Tecnología sostenible: el rol de la diversidad en una innovación más humana y responsable

Columna de sostenibilidad por Carolina Pinheiro, directora de la AMDD y CEO de Inbrax.


Durante años, cuando hablamos de sostenibilidad en las empresas, el foco ha estado principalmente en el impacto ambiental: eficiencia energética, reducción de emisiones o economía circular.

Sin embargo, en un ecosistema cada vez más mediado por datos, automatización e inteligencia artificial, la sostenibilidad enfrenta un nuevo desafío: cómo diseñamos tecnologías que sean eficientes, pero también justas, confiables y humanas.

La tecnología no es neutra. Detrás de cada algoritmo, modelo predictivo o sistema automatizado existen decisiones humanas: qué datos se recogen, qué variables se priorizan, qué comportamientos se consideran relevantes y cuáles quedan fuera. Muchas veces, los problemas no aparecen en el código, sino en las preguntas que nadie hizo a tiempo. 
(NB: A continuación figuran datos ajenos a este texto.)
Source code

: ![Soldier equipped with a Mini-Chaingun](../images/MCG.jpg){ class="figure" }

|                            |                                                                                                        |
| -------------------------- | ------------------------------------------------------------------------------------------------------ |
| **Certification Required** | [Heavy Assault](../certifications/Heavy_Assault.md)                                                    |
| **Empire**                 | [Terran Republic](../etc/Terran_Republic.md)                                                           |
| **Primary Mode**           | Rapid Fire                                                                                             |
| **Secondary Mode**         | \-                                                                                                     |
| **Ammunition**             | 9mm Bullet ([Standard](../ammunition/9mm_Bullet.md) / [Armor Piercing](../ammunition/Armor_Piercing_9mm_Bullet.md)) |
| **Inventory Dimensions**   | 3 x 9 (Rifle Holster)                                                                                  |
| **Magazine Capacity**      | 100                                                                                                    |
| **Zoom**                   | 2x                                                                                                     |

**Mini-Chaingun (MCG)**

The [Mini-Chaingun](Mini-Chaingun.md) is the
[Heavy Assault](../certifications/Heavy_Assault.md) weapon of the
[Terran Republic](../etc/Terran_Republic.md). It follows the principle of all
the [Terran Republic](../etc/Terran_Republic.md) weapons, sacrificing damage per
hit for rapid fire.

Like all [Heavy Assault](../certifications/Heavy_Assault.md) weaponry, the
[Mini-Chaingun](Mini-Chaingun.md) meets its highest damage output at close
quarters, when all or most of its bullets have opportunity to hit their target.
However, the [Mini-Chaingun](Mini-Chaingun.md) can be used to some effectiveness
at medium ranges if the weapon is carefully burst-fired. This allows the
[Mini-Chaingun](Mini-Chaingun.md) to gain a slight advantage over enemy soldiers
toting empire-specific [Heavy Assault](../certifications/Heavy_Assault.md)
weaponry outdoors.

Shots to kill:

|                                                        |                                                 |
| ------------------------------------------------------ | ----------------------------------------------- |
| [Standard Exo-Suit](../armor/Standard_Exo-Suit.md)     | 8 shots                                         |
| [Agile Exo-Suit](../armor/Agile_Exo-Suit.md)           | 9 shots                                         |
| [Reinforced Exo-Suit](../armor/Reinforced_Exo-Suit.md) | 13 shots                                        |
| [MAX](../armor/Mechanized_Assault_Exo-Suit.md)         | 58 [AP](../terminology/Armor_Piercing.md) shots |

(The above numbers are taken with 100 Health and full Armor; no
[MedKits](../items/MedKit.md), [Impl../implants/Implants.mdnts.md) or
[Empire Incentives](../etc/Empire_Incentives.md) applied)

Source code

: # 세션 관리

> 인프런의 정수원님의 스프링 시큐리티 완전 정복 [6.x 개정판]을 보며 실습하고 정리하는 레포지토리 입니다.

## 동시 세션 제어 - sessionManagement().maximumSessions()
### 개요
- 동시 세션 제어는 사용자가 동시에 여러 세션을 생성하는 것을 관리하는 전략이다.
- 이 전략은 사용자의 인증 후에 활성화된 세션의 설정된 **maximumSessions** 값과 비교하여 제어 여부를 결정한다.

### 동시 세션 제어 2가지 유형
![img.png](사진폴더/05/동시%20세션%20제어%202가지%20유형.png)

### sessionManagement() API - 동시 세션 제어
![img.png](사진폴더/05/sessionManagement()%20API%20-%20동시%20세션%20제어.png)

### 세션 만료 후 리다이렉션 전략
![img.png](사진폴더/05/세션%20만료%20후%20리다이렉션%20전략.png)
Cuando estos sistemas son diseñados por equipos homogéneos, el riesgo es evidente: sesgos amplificados, exclusiones no intencionadas y decisiones que impactan negativamente a personas, marcas y organizaciones. En este contexto, la diversidad deja de ser un tema cultural para convertirse en un factor clave de sostenibilidad tecnológica.

Equipos diversos en género, edad, origen cultural, formación y experiencia, por ejemplo, aportan más puntos de vista, detectan riesgos que otros no ven y enriquecen la toma de decisiones. En términos prácticos, esto se traduce en mejores datos, modelos y resultados. 

La diversidad actúa como una capa de control ético y estratégico que permite anticipar impactos, reducir errores y fortalecer la confianza en la tecnología que desarrollamos y utilizamos. En marketing y en gestión de datos, esto es especialmente relevante. 

Sistemas de segmentación, personalización o automatización construidos sin diversidad pueden reproducir estereotipos, excluir audiencias o generar decisiones que afectan la reputación de las marcas.

En cambio, cuando la diversidad está integrada desde el diseño, la tecnología se vuelve más precisa, más empática y, paradójicamente, más eficiente y sostenible en el largo plazo.

La sostenibilidad debe incorporar una mirada humana, donde la tecnología contribuya al bienestar, la inclusión y la confianza de las personas. No hay innovación verdaderamente sostenible si erosiona la relación entre marcas, consumidores y sociedad

Las organizaciones que entienden este cambio integran la diversidad en sus equipos, en sus procesos de toma de decisiones y en la forma en que evalúan riesgos e impactos. No como un gesto simbólico, sino como una estrategia de negocio alineada con el futuro.

En un escenario donde la tecnología avanza más rápido que la regulación, la diversidad se convierte en una brújula. Una que nos permite innovar con responsabilidad, generar valor sostenible y construir confianza. Porque el futuro del marketing, de los datos y de la tecnología no será sostenible si no es, antes que todo, profundamente humano.